# No Clue



## lee101981 (Sep 6, 2012)

I am truly lost in my marriage. Not really sure maybe just looking for some direction. My husband and I have seperated in August. We both needed a break from the tense/ stressful situation that we have gotten ourselves into. We both weren't happy. We have grown apart and put our marriage on the back burner. We seperated to gain some perspective on some of the changes that we want to make. The problem is I feel like I am the only one who is trying to fix things. He says he wants us to find our way back to each other but I dont see him putting any effort into fixing things. I do the calling/texting and ask if he wants to get together. I must say I know that we have alot going on he works full time and goes to school fulltime and I work full time and tend to the two kids and sports, so you can see that there is not enough hours in the day, but why do I have to do all the work. Am I expecting to much, I really feel like he is just waiting on me to give up and move on and I have straight up asked him if that is what he is doing and he says no. My heart and head are saying two different things.

Just lost and confused


----------



## Frostflower (Jul 22, 2012)

Hi Lee. Welcome.

Read up on the 180. You can search this forum or google it. The strategies will help you cope with what is going on and will help you to become a stronger person. 

You are making it too easy for him. Stop doing all the work. First thing to do is to stop contacting him unless its about the kids. Let him miss you. No phoning, texting or emailing. If you have to meet to exchange the kids, do not engage in conversation, again unless it concerns the children. Make the swop and leave.

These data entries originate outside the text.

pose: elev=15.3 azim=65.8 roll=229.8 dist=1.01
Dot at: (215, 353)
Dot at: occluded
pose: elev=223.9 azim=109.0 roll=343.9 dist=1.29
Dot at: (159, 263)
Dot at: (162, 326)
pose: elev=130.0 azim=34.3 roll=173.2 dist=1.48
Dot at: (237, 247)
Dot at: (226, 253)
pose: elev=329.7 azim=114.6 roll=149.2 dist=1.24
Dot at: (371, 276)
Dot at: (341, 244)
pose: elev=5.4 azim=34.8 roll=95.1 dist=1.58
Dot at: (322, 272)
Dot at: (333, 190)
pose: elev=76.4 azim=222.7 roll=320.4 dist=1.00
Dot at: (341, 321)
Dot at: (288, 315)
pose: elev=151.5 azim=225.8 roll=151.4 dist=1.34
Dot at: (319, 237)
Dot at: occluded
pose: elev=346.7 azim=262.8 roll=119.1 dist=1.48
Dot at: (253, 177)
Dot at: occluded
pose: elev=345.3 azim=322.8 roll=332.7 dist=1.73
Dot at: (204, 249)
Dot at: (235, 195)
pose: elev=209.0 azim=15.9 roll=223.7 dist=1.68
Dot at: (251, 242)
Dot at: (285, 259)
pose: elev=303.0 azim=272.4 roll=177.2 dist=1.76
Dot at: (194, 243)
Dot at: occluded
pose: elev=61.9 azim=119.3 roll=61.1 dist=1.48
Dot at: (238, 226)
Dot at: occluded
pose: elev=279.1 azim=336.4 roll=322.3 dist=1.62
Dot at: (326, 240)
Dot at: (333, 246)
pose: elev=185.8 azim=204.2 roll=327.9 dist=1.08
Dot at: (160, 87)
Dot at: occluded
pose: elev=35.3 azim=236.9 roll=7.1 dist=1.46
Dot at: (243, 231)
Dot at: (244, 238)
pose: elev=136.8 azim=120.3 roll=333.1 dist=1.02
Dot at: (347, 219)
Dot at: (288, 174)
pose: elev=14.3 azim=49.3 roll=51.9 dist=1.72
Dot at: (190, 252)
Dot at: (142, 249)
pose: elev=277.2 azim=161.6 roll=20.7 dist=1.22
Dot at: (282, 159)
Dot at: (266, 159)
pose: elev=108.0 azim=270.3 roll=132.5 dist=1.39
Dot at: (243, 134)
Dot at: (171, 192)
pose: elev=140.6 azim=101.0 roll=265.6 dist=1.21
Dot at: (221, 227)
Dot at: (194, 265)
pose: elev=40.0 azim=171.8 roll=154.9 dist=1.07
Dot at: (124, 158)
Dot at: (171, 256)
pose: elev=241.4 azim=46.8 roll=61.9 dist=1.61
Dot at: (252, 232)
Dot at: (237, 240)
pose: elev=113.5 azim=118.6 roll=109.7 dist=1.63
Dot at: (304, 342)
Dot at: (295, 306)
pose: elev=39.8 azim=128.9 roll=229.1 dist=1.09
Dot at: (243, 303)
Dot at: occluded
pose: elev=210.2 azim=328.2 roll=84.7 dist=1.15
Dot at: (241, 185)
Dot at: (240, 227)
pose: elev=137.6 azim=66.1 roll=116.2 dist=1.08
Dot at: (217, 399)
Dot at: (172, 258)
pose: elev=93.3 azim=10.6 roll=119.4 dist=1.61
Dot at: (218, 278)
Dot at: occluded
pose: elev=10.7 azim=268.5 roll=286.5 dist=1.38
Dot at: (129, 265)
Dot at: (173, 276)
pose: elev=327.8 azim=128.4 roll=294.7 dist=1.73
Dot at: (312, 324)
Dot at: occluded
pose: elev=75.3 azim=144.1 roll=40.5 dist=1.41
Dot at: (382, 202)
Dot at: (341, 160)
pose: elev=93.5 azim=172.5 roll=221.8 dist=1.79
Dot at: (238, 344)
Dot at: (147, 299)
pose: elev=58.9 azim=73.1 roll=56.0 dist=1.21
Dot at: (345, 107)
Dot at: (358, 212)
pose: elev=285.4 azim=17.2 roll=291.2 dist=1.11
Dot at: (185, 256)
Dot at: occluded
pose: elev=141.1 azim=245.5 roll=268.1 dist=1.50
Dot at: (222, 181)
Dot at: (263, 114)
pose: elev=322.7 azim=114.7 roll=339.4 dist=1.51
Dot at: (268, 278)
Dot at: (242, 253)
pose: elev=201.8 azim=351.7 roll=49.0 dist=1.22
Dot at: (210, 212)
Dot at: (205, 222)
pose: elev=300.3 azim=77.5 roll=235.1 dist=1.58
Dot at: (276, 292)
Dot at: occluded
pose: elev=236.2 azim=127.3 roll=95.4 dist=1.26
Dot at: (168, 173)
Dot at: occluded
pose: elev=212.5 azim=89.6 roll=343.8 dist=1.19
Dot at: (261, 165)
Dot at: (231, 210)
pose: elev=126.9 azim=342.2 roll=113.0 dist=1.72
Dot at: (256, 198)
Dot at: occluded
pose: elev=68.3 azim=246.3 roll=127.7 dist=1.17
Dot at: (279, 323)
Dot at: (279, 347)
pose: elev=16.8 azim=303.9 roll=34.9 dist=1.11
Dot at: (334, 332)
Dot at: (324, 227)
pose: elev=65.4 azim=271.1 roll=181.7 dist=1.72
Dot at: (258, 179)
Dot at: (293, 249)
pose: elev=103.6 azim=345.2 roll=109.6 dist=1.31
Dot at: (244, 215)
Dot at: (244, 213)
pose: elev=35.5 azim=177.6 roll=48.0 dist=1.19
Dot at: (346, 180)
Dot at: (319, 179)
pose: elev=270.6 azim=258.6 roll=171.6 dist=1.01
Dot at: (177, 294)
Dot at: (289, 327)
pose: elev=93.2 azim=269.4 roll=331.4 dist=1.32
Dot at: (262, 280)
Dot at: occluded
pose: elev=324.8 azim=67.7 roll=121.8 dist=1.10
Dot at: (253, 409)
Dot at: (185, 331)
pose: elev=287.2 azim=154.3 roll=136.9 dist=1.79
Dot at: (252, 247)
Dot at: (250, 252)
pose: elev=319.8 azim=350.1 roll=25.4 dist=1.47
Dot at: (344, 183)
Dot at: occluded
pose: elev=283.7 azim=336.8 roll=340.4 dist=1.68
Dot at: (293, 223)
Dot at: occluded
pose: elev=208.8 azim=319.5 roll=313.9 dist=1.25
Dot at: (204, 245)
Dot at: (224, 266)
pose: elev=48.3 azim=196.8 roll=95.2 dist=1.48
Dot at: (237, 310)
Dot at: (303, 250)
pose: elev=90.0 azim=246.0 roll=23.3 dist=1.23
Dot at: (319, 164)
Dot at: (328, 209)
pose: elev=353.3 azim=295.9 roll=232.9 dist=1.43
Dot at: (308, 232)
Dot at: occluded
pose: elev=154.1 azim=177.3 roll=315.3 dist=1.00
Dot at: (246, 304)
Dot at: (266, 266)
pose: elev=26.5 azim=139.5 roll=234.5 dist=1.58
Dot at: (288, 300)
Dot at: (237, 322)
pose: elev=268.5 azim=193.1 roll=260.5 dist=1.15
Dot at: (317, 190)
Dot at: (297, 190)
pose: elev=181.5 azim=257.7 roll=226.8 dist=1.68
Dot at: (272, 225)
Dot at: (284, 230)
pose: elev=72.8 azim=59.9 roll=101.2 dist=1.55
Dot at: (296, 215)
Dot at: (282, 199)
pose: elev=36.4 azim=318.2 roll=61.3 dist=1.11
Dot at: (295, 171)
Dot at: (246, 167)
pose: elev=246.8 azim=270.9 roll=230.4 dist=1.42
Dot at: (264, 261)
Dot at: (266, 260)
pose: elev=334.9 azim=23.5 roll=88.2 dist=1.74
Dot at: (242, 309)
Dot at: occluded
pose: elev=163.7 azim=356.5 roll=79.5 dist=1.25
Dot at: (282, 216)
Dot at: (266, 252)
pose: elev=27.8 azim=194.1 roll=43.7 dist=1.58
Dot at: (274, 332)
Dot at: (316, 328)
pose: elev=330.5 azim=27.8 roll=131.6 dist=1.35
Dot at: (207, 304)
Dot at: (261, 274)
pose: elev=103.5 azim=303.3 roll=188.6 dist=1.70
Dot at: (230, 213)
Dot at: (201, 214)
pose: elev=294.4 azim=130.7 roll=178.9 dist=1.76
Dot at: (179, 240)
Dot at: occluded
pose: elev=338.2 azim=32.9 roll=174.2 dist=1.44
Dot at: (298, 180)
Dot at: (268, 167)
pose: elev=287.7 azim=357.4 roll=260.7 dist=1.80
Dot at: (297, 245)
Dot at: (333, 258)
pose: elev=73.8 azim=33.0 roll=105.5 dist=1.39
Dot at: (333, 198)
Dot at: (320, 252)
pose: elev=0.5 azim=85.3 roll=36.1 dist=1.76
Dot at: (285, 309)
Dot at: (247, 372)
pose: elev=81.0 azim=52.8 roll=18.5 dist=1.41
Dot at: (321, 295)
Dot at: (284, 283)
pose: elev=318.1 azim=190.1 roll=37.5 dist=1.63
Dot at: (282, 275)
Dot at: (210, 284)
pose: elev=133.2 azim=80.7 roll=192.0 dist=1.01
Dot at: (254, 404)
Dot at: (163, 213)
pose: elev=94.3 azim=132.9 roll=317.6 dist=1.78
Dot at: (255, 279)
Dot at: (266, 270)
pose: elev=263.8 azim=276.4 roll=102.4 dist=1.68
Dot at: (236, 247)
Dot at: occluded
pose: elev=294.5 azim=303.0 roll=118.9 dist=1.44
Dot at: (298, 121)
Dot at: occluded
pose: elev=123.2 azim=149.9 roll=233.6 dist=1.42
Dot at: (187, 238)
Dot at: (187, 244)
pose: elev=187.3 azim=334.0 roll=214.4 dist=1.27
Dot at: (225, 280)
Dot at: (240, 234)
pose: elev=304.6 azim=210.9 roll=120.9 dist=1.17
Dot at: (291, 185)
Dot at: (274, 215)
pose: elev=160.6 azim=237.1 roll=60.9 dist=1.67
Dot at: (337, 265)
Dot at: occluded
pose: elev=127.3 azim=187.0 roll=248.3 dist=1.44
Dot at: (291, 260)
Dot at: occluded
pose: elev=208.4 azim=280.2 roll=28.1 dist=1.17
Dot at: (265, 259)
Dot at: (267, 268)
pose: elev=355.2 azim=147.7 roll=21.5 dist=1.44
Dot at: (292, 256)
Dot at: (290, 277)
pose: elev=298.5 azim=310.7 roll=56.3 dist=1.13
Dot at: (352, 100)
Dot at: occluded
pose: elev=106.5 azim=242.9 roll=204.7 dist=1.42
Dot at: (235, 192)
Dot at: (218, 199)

Work on yourself. The 180 will help with this. Be the best you can be and let him see what he is missing. Don't do it for him though. Do it for you.

Take care.


----------



## lee101981 (Sep 6, 2012)

I guess I am scared that if I do the 180 that I would be telling him by my actions that it is ok to move on?

Why am I scared of this?

Thanks


----------



## Frostflower (Jul 22, 2012)

lee101981 said:


> I guess I am scared that if I do the 180 that I would be telling him by my actions that it is ok to move on?
> 
> Why am I scared of this?
> 
> Thanks


Of course you're scared. Please see my answer to both you and So Confused in her thread. 

Hug.


----------



## Conrad (Aug 6, 2010)

lee101981 said:


> I guess I am scared that if I do the 180 that I would be telling him by my actions that it is ok to move on?
> 
> Why am I scared of this?
> 
> Thanks


Because you are afraid of his response.


----------